In the second half of the book, K does give us a theory arising out of this analysis: Irony is not just sarcasm, which is saying the opposite of what you mean, but in a way that anyone who understand sarcasm is very clear about what you mean. Instead, it’s about not taking a positive position. You say something, and you may be joking, or trying out a hypothesis, or even in earnest, but you’re also inwardly saying (it’s not necessary that the hearer knows you’re speaking ironically) that you are not tied down by what you just said. You retain freedom.

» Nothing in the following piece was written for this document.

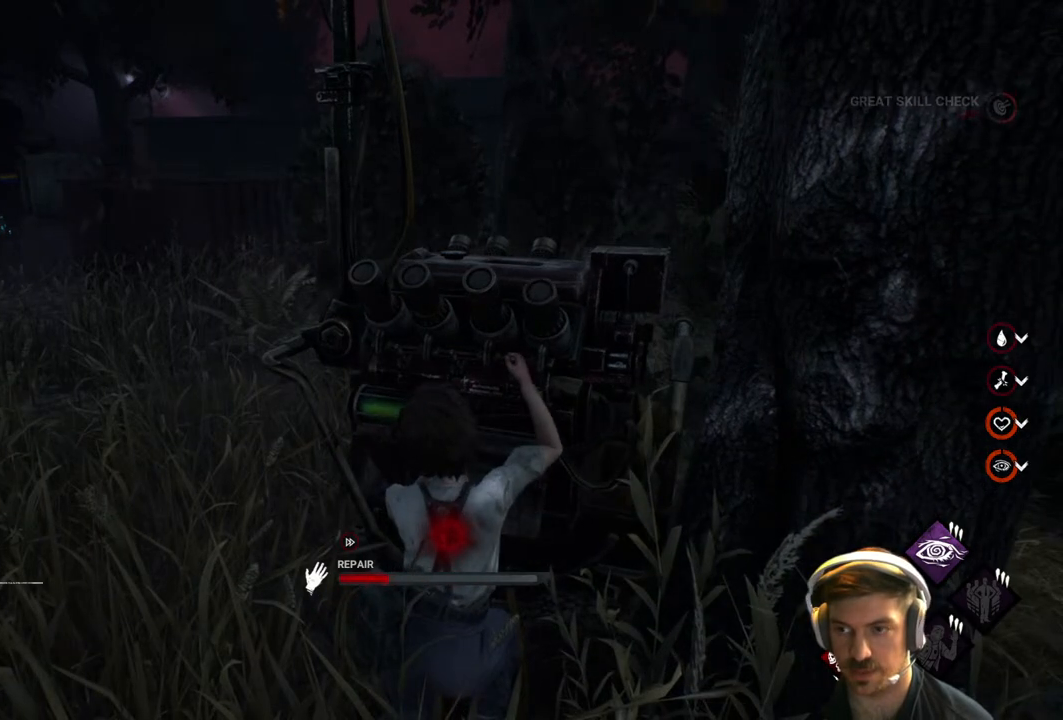
{"buttons": ["R1"], "left_stick": "center", "right_stick": "center", "events": []}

K thinks that this sort of freedom is an essential part of life, but it has to be properly contextualized. Asserting you’re free of everything all the time is just irresponsible. You’d have no existential integrity: you’re not actually defining who you are. As one might expect given K’s Christianity, he thinks what is great about Socratic irony is that it refers implicitly to an unknown beyond what’s currently in front of you. Socrates criticizes a view (e.g. one of his opponents’ takes on justice in The Republic, like “justice is paying your debts”), because it fails to capture some higher ideal. Socrates doesn’t know what that ideal amounts to, but he knows it’s out there and is saying “no” to the here-and-now in its favor. Ironically, his statement “the only thing I know is that I know nothing” is not in itself ironic but a simply true statement when interpreted as “the only thing of any real, philosophical importance that I know is that I know nothing.”
Image by Corey Mohler of Existential Comics, which is just now celebrating its 10 year anniversary. Way to go, Corey!

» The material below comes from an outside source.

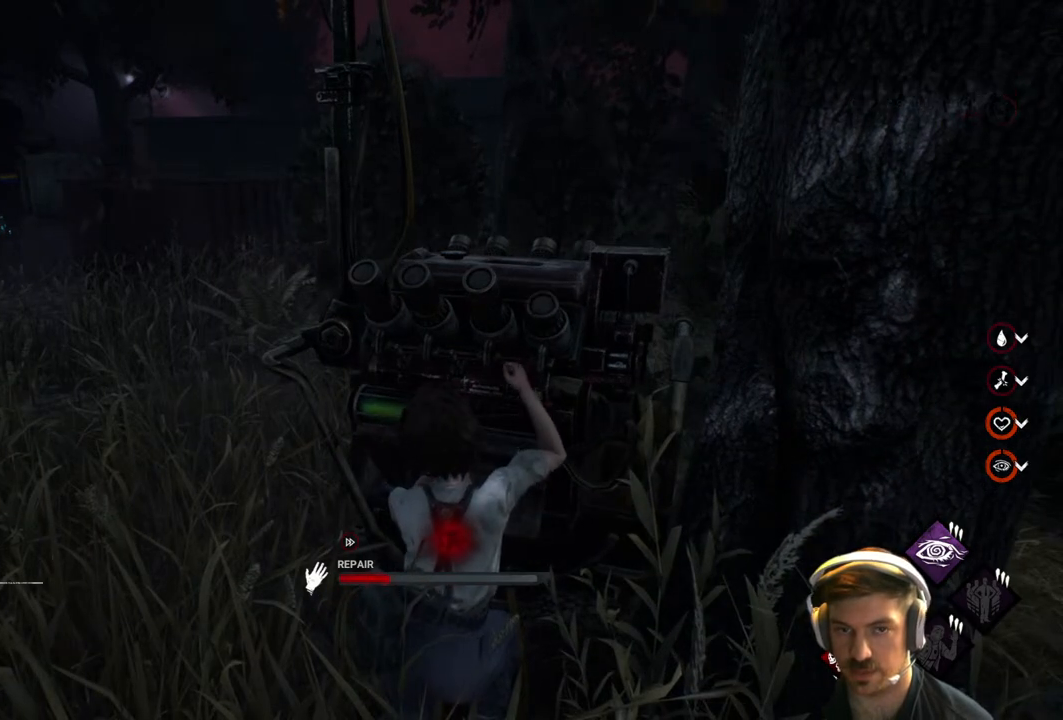
{"buttons": ["R1"], "left_stick": "center", "right_stick": "center", "events": []}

I think it’s helpful to grasping Kierkegaard on irony (and the reflective distance/dis-identification it affords) to think of it as being related to contingency as Rorty made explicit:
https://sites.pitt.edu/~rbrandom/Courses/Antirepresentationalism (2020)/Texts/rorty-contingency-irony-and-solidarity-1989.pdf
ps for a broader take on Irony see the always excellent Claire Colebrook
https://www.academia.edu/36424138/Claire_Colebrook_Irony_The_New_Critical_Idiom_Routledge_2003_
Thanks, we’ve put this in our queue (after some Derrida).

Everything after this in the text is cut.